It has been my desire for a few years now to put a raingarden in the space in front of my home, where the runoff has been causing erosion. A few years ago, I attended a workshop by Metro Blooms, and dutifully called the gas company to make sure that we didn't blow up the place by digging. We found out that the gas line ran diagonally through the space where the garden would be, under the silver maple where we have almost full shade for part of the summer. These two obstacles combined were enough to stop me in my tracks for about two years. But with our early spring, my neighbor and I determined that we would do it now. We hired a friend of hers who is a gardener, and I'm thrilled that we now have a plan, and that the first stage of digging, percolation testing, and mulching is complete!

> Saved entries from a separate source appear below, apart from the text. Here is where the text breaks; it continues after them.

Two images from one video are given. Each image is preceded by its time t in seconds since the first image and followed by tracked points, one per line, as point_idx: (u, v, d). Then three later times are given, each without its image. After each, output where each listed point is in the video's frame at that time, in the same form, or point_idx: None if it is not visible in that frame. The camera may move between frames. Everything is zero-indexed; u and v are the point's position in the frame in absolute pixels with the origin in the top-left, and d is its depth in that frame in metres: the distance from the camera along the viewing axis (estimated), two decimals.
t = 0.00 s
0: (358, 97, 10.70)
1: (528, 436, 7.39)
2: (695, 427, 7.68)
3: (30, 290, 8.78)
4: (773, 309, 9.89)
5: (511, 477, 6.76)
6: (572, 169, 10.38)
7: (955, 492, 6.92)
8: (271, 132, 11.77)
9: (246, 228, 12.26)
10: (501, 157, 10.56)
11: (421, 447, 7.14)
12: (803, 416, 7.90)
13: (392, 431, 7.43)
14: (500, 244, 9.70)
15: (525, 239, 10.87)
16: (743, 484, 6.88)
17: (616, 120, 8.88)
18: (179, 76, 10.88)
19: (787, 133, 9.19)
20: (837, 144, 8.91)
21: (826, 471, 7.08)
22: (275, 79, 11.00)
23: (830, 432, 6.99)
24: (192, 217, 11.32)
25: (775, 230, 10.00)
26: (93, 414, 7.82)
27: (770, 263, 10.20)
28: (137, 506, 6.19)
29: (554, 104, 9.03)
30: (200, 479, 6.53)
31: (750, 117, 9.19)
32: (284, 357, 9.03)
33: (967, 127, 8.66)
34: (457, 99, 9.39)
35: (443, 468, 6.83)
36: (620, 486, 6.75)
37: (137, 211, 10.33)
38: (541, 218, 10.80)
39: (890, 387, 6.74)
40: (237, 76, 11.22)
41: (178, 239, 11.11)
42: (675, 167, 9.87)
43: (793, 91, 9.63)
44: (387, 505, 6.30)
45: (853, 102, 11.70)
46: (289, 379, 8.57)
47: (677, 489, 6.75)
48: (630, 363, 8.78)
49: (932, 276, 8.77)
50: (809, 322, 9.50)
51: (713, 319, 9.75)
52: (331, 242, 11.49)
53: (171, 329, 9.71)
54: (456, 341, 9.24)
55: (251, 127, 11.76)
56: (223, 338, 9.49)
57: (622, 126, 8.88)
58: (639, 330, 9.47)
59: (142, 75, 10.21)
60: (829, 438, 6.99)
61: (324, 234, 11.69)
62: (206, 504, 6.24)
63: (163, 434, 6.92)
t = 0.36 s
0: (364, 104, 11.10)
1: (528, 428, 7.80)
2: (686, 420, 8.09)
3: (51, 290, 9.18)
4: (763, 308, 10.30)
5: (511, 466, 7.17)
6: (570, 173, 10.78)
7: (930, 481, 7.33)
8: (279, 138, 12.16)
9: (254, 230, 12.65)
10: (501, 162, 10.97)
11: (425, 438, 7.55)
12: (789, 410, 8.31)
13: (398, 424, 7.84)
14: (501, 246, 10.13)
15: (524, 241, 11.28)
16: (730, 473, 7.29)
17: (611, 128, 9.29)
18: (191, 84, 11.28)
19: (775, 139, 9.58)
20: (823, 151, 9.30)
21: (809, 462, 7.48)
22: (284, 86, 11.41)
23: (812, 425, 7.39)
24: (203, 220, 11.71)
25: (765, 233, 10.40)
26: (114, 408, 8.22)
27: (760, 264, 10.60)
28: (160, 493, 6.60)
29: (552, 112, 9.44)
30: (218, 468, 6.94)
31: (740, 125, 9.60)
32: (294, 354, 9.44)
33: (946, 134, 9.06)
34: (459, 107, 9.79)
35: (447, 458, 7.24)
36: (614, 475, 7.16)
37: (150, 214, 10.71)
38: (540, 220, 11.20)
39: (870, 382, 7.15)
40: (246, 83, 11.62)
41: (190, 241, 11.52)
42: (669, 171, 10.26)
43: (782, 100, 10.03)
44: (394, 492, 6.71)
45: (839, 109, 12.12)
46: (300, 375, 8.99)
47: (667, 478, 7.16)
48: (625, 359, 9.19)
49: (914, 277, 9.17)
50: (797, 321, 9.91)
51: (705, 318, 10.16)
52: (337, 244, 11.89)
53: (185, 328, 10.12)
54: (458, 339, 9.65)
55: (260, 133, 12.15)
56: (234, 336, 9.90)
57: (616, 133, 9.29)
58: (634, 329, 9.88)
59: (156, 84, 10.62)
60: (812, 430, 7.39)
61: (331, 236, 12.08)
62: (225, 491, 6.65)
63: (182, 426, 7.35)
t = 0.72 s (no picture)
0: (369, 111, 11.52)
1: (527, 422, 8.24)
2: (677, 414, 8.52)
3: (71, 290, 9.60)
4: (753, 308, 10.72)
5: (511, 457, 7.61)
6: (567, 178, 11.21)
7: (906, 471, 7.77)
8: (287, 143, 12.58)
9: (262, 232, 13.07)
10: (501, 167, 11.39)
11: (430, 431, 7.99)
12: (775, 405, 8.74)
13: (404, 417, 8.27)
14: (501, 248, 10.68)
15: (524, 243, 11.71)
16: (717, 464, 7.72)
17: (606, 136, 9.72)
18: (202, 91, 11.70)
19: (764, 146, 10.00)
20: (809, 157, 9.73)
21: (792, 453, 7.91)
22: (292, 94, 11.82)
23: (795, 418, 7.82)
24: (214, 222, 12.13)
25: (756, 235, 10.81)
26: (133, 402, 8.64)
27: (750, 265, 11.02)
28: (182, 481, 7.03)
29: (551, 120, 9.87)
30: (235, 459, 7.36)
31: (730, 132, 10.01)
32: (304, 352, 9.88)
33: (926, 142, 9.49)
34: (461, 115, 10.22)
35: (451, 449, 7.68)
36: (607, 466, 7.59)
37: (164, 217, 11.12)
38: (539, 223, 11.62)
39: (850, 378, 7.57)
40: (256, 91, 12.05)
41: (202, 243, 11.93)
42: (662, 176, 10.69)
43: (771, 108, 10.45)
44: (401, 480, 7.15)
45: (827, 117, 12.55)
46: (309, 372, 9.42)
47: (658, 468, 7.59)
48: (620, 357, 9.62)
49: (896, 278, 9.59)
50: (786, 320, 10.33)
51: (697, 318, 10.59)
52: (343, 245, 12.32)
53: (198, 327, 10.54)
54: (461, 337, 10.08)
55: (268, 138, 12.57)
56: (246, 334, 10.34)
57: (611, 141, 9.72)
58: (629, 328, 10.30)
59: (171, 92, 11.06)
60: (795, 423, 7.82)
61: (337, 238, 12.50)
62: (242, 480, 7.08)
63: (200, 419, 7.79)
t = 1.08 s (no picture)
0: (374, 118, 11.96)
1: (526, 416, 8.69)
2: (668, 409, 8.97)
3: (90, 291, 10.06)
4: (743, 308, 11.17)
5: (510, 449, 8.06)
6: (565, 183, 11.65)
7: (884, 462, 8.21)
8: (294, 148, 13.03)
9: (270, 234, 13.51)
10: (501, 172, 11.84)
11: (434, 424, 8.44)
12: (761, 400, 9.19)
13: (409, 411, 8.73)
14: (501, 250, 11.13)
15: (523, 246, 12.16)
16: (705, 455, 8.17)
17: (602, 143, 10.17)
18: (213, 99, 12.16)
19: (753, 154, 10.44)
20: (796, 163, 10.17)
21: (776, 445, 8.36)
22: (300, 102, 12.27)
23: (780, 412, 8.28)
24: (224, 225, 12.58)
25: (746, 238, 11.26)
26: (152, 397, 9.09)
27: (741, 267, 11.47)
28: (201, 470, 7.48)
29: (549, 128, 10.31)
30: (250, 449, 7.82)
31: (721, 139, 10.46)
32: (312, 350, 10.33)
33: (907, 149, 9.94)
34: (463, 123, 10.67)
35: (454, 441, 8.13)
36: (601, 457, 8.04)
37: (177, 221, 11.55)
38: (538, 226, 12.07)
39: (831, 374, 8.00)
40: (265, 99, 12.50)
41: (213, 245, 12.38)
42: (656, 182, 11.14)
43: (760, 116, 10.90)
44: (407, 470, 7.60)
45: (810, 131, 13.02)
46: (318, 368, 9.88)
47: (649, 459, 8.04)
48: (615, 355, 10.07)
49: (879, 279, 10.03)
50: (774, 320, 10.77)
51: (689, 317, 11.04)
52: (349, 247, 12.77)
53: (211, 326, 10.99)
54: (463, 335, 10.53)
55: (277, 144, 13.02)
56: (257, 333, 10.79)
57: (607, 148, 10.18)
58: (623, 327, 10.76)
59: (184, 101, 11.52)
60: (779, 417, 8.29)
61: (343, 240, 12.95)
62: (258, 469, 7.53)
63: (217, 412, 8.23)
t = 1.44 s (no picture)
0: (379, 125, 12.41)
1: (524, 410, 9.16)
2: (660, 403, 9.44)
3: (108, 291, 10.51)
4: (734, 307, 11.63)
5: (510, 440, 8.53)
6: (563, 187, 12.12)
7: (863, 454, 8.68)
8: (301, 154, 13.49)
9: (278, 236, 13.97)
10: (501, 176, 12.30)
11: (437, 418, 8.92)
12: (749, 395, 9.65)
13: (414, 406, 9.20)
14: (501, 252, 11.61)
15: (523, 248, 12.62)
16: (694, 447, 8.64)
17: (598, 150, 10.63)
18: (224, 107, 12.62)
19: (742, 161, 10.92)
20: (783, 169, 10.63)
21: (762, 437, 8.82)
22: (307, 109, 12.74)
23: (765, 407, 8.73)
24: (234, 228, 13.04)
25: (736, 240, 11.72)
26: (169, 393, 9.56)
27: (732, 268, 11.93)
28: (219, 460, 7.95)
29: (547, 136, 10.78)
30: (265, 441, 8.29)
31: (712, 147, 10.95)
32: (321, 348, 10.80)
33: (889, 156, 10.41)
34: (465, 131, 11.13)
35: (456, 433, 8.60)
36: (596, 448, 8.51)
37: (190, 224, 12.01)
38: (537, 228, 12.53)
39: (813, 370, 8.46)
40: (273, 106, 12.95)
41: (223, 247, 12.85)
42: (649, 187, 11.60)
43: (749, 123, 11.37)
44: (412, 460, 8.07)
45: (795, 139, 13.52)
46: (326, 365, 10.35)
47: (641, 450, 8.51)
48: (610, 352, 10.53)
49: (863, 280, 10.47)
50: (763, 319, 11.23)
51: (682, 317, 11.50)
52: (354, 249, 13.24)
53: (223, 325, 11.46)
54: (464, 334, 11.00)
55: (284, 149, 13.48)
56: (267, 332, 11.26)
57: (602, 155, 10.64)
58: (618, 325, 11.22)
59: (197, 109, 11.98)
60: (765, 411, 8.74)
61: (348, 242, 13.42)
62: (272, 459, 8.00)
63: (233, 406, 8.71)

Now we just have to wait for it really to be warm enough to get the plants without worrying about them freezing; I'll go to Out Back Nursery in a few weeks for the perennial wildflowers. The concept for this shade garden is "forest floor" and here are the plants we are going to have.

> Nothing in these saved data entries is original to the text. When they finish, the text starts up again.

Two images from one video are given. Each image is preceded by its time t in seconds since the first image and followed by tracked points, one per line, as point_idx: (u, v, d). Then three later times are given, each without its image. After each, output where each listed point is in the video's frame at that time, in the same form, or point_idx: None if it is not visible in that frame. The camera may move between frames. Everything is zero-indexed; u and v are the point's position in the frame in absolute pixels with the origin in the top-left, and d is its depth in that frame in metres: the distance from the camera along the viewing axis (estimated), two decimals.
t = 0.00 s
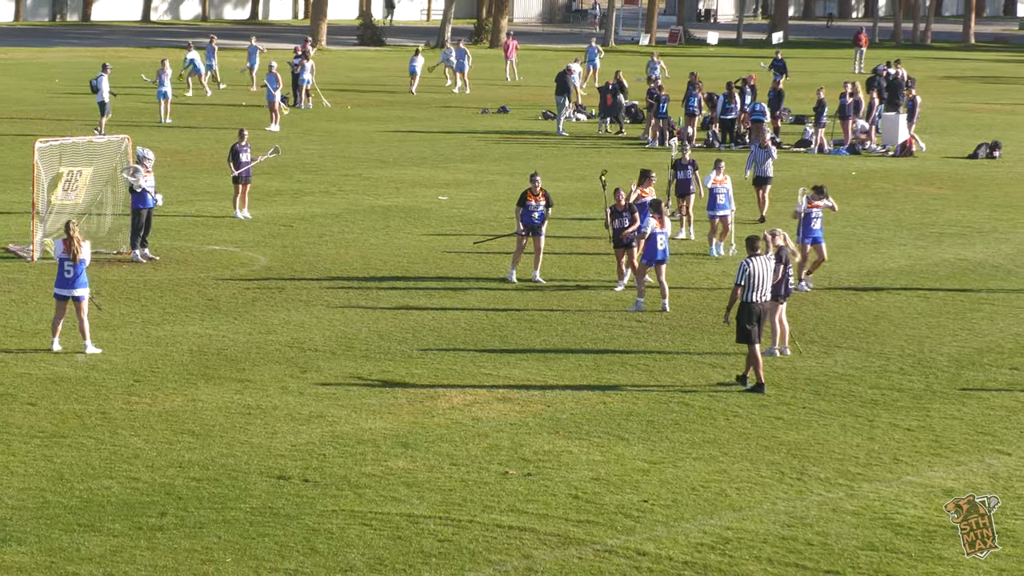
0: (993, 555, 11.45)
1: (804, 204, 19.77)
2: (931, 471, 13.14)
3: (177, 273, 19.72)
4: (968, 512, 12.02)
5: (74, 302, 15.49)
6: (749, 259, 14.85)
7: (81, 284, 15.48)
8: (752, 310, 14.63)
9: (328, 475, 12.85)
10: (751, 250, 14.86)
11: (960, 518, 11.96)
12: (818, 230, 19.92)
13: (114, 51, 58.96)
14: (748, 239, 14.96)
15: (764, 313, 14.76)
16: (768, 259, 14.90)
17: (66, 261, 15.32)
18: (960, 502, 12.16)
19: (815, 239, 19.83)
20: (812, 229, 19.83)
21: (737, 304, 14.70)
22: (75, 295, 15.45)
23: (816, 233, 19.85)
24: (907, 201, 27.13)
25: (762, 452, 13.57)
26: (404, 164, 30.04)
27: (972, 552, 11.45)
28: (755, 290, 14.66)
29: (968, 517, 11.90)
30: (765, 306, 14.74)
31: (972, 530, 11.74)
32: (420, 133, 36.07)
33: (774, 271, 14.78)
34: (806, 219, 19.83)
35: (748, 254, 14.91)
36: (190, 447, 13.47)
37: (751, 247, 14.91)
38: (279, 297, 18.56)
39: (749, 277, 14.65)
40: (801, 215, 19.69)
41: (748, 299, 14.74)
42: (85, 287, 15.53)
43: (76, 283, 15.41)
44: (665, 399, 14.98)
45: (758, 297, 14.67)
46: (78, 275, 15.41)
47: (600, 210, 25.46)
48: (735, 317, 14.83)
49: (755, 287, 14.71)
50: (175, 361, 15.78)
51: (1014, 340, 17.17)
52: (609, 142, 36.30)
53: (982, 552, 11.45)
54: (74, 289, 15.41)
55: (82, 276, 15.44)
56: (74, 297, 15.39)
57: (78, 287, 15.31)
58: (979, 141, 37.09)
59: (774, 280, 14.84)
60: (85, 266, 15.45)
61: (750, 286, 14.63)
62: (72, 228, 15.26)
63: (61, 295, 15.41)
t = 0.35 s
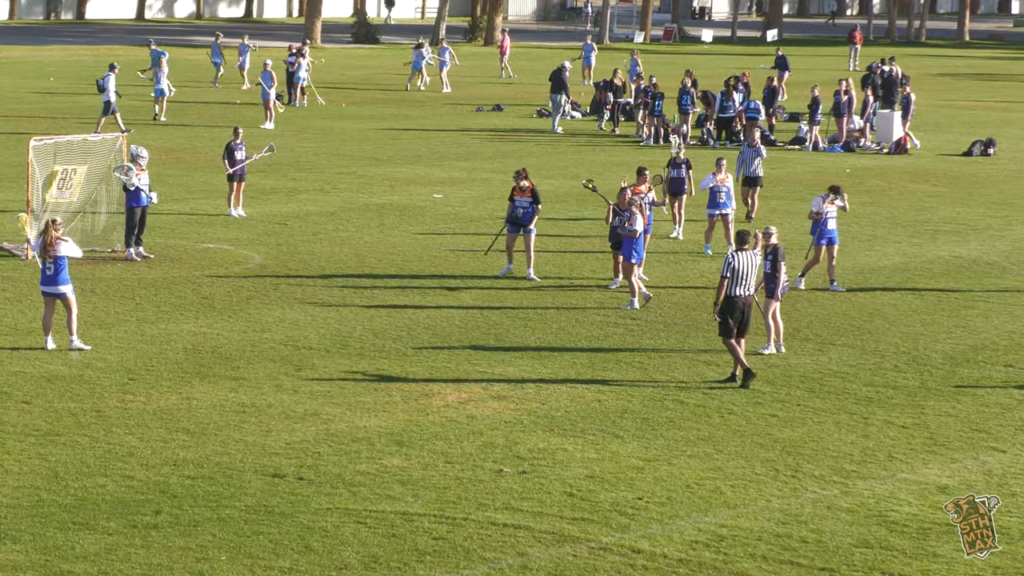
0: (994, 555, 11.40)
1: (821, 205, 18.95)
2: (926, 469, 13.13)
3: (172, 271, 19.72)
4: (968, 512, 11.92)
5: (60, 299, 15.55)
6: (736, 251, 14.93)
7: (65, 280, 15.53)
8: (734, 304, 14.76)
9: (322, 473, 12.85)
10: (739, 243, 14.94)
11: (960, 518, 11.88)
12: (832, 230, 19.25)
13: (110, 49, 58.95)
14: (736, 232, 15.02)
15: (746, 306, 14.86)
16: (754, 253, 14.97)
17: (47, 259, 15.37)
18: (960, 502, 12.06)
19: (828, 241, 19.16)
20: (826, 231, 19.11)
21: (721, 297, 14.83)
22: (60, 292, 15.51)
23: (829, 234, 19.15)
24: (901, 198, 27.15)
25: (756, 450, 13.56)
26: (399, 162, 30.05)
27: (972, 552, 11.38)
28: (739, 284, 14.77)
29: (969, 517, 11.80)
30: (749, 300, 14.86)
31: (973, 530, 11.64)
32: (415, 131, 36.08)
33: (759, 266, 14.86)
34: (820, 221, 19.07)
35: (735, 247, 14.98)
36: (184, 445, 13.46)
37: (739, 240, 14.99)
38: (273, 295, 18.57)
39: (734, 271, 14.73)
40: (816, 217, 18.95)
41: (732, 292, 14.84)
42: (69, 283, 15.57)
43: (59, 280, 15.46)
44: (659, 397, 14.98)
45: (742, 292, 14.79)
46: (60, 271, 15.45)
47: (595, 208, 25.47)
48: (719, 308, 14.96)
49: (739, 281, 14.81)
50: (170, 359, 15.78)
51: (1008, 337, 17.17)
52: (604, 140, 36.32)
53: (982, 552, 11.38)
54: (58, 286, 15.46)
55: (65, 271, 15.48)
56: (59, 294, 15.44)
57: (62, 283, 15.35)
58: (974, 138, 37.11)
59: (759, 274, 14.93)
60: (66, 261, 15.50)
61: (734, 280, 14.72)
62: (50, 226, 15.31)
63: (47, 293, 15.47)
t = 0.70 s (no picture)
0: (993, 554, 11.41)
1: (837, 203, 18.92)
2: (923, 468, 13.14)
3: (169, 271, 19.72)
4: (968, 511, 11.97)
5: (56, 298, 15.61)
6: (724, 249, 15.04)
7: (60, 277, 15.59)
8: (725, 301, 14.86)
9: (319, 472, 12.85)
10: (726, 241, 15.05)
11: (960, 518, 11.93)
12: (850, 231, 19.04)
13: (106, 49, 58.91)
14: (722, 229, 15.12)
15: (736, 303, 14.96)
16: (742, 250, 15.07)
17: (41, 257, 15.44)
18: (960, 502, 12.12)
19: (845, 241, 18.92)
20: (843, 229, 18.89)
21: (711, 295, 14.94)
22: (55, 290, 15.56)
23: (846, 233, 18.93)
24: (898, 197, 27.15)
25: (753, 449, 13.56)
26: (395, 161, 30.05)
27: (972, 551, 11.39)
28: (728, 281, 14.88)
29: (969, 516, 11.85)
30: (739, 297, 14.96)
31: (973, 530, 11.67)
32: (413, 131, 36.07)
33: (748, 263, 14.95)
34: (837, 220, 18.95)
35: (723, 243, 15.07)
36: (181, 444, 13.47)
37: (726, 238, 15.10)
38: (270, 294, 18.57)
39: (723, 268, 14.82)
40: (832, 214, 18.82)
41: (721, 289, 14.94)
42: (64, 280, 15.61)
43: (54, 278, 15.51)
44: (656, 396, 14.99)
45: (731, 289, 14.90)
46: (54, 269, 15.51)
47: (591, 207, 25.47)
48: (709, 307, 15.07)
49: (728, 278, 14.90)
50: (166, 358, 15.78)
51: (1005, 336, 17.18)
52: (602, 140, 36.32)
53: (982, 552, 11.38)
54: (53, 284, 15.51)
55: (59, 269, 15.54)
56: (53, 292, 15.50)
57: (57, 280, 15.41)
58: (970, 138, 37.12)
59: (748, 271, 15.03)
60: (59, 260, 15.57)
61: (724, 278, 14.82)
62: (42, 224, 15.38)
63: (41, 292, 15.51)
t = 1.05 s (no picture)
0: (993, 555, 11.42)
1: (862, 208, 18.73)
2: (920, 470, 13.14)
3: (166, 272, 19.74)
4: (968, 512, 11.94)
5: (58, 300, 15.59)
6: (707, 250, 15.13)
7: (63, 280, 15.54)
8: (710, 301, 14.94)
9: (316, 474, 12.85)
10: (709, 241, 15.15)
11: (960, 518, 11.94)
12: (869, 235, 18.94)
13: (103, 50, 58.93)
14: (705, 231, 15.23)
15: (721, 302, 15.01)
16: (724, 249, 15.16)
17: (44, 259, 15.48)
18: (961, 502, 12.09)
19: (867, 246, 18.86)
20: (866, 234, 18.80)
21: (695, 295, 15.02)
22: (58, 293, 15.53)
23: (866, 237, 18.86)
24: (895, 199, 27.16)
25: (750, 451, 13.56)
26: (392, 163, 30.06)
27: (972, 551, 11.41)
28: (712, 280, 14.95)
29: (969, 516, 11.86)
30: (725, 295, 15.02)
31: (973, 530, 11.67)
32: (410, 132, 36.08)
33: (731, 261, 15.03)
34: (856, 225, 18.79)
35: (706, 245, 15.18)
36: (178, 445, 13.47)
37: (708, 239, 15.20)
38: (267, 295, 18.58)
39: (706, 267, 14.90)
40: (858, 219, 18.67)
41: (705, 289, 15.01)
42: (67, 283, 15.57)
43: (56, 280, 15.46)
44: (653, 397, 15.00)
45: (715, 288, 14.97)
46: (57, 272, 15.46)
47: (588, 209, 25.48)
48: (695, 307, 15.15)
49: (712, 277, 14.99)
50: (163, 360, 15.79)
51: (1002, 338, 17.18)
52: (599, 141, 36.33)
53: (982, 552, 11.40)
54: (55, 286, 15.49)
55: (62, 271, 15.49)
56: (53, 294, 15.47)
57: (59, 283, 15.37)
58: (967, 139, 37.13)
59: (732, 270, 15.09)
60: (63, 262, 15.52)
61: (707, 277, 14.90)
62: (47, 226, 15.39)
63: (45, 293, 15.51)
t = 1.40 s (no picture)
0: (993, 556, 11.46)
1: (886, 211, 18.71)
2: (916, 473, 13.15)
3: (162, 275, 19.74)
4: (968, 512, 12.04)
5: (60, 302, 15.58)
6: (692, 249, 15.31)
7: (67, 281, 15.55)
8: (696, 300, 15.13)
9: (312, 477, 12.85)
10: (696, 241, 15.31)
11: (960, 519, 11.99)
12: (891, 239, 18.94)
13: (100, 53, 58.89)
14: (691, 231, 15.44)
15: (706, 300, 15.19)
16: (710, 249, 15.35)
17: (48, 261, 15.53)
18: (960, 502, 12.20)
19: (885, 252, 18.88)
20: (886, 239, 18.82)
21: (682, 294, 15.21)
22: (61, 294, 15.54)
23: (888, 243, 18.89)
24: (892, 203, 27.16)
25: (746, 454, 13.56)
26: (389, 165, 30.05)
27: (972, 552, 11.47)
28: (699, 280, 15.15)
29: (969, 517, 11.92)
30: (709, 295, 15.23)
31: (973, 531, 11.76)
32: (408, 135, 36.08)
33: (717, 261, 15.23)
34: (878, 228, 18.80)
35: (692, 244, 15.38)
36: (174, 448, 13.46)
37: (695, 238, 15.36)
38: (263, 298, 18.58)
39: (690, 266, 15.10)
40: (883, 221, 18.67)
41: (692, 288, 15.20)
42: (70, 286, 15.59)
43: (60, 282, 15.47)
44: (649, 401, 15.00)
45: (701, 288, 15.17)
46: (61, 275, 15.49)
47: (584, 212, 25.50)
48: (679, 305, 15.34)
49: (698, 277, 15.18)
50: (160, 362, 15.78)
51: (999, 342, 17.19)
52: (597, 144, 36.33)
53: (982, 552, 11.48)
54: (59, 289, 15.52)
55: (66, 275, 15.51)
56: (55, 295, 15.46)
57: (62, 286, 15.39)
58: (964, 142, 37.15)
59: (718, 269, 15.28)
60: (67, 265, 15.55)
61: (691, 275, 15.09)
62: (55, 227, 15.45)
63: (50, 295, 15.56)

For the shadiest spot, squill (Siberian scilla) are very hardy and are usually the first flowers I see bloom here in Minneapolis. Periwinkle is also hardy, grows well as a ground cover in the shade and has lovely flowers. Although some people complain that it can be invasive, from what I have read, we probably won't have to worry about it too much in this spot. We'll have a variety of low-growing plants with beautiful leaves: Wild geranium also has light purple blooms; Canadian Wild Ginger is another hardy low plant with glossy leaves.
Pasqueflower is called "prairie crocus" and is state flower of South Dakota.
Jack-in-the-Pulpit grows well in the woods, and is a fascinating plant because what looks like the flower is actually a structure that protects the flower inside.
I know that Maidenhair Fern will grow well here because there used to be some out in back in a similarly shady spot before they got removed in a building project. We'll also have Sensitive Fern.
Some of the taller plants are Virginia Bluebells with its pink to blue flowers. Jacob's Ladder has medicinal properties, Solomon's Seal is supposed to have many healing properties. Another medicinal plant is Lungwort, or pulmonaria; it comes in a variety of colors. Snakeroot, or black cohosh of the variety known as "hillside black beauty," has dark foliage.
"Krossa Regal" Hosta (leaf texture described as "Glaucous Bloom") because it is one of the few hostas I like: big, big leaves and large, late-blooming flowers. I don't like the piddly little hostas that bloom early and leave dried out stalks all summer.